Public sector pensions are fully index-linked with no cap to their earnings while the worker is still employed, and linked to prices once he or she retires.

Economists have, over the years, calculated the size of the obligation these public sector pensions impose on the Government; the latest (2022) official figure is £2,600bn. Neither politicians nor the electorate have been able to wrestle these huge figures into perspective, and so both have been happy to let sleeping dogs lie.

But these pensions are by far the most generous available in the UK, some up to five times more valuable to employees than the equivalent in the private sector.

The “pension apartheid” that this generosity is creating will be a visible feature of the second half of the century as it becomes clear how well-off public sector pensioners are compared to their private sector cousins.

In the most recent financial year, the Government spent £49bn on public sector pensions.

To get to grips with the huge future sums involved, I have conducted an analysis so far not published anywhere else.

I have taken the Government’s current expenditure and its known commitments, and used the same financial model that the Government uses, along with mortality tables from the Office for National Statistics, to calculate the cash amounts that the Government will be legally forced to spend if there are no further pension commitments made from today.
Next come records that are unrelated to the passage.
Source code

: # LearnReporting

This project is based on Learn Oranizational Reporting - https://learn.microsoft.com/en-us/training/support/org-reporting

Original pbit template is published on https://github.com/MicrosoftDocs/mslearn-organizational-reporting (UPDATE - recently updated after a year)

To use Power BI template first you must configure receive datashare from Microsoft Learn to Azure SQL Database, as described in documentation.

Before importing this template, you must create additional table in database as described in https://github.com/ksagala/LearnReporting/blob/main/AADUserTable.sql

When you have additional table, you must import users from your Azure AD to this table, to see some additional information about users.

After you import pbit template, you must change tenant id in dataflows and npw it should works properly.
The analysis shows that (assuming CPI inflation of 2pc per annum. and salary rises of 1pc over inflation), public sector pension payments peak in 2059 at £112bn, and only start falling thereafter as the death rate of older pensioners exceeds the volume of new retirees.

Note that if the current public sector pension system continues as is, there will be no fall in cost from 2059 – it will just keep rising.

Public sector workers account for about 20pc of the UK workforce. In some sectors, particularly in high-skill areas like healthcare and teaching, they are arguably underpaid. In some narrow specialities – like doctors in hospital medicine – they are both clearly underpaid and overworked.

For these workers to suffer relative poverty while working, and yet receive very generous pensions once they retire, is a very inefficient HR policy, let alone a huge fiscal headache for the country.

Critics have described public sector pensions as a “Ponzi Scheme”.

Although there is no illegal deception involved, the essential elements are there. Those who paid contributions in the past saw their money spent, and their pensions are now being paid by workers making contributions for what they believe is their own future pensions.

When the music stops – i.e. when the Government closes these over-generous schemes – the poor taxpayer, mostly not in receipt of these generous pensions, is going to have to keep paying, and will get nothing back.

The design of these pensions, and more particularly the refusal of generations of politicians to reform them, is a stain on the character of our elected politicians and the civil servants who advise them.

But whenever political decisions are made (or avoided), it is always worth asking “who benefits”, and “who loses”?

Civil servants, who dominate the agenda of the highly contentious question of their pension design, are heavily conflicted. They stand to benefit if the system stays in place, and lose out if it is reformed.

They are not personally affected if future taxpayers are impoverished by their generous pensions; they simply need the system to survive until they retire.

This egregious conflict of interest lies at the heart of this failure of good government, and should never have been allowed to arise or continue.

To eliminate this conflict, civil servants must be taken out of the decision-making process, and have reform conducted by independent pension experts familiar with both public and private sector systems.

In the meantime, every year that passes with heads buried in the sand is another year in which future taxpayers’ incomes are mortgaged.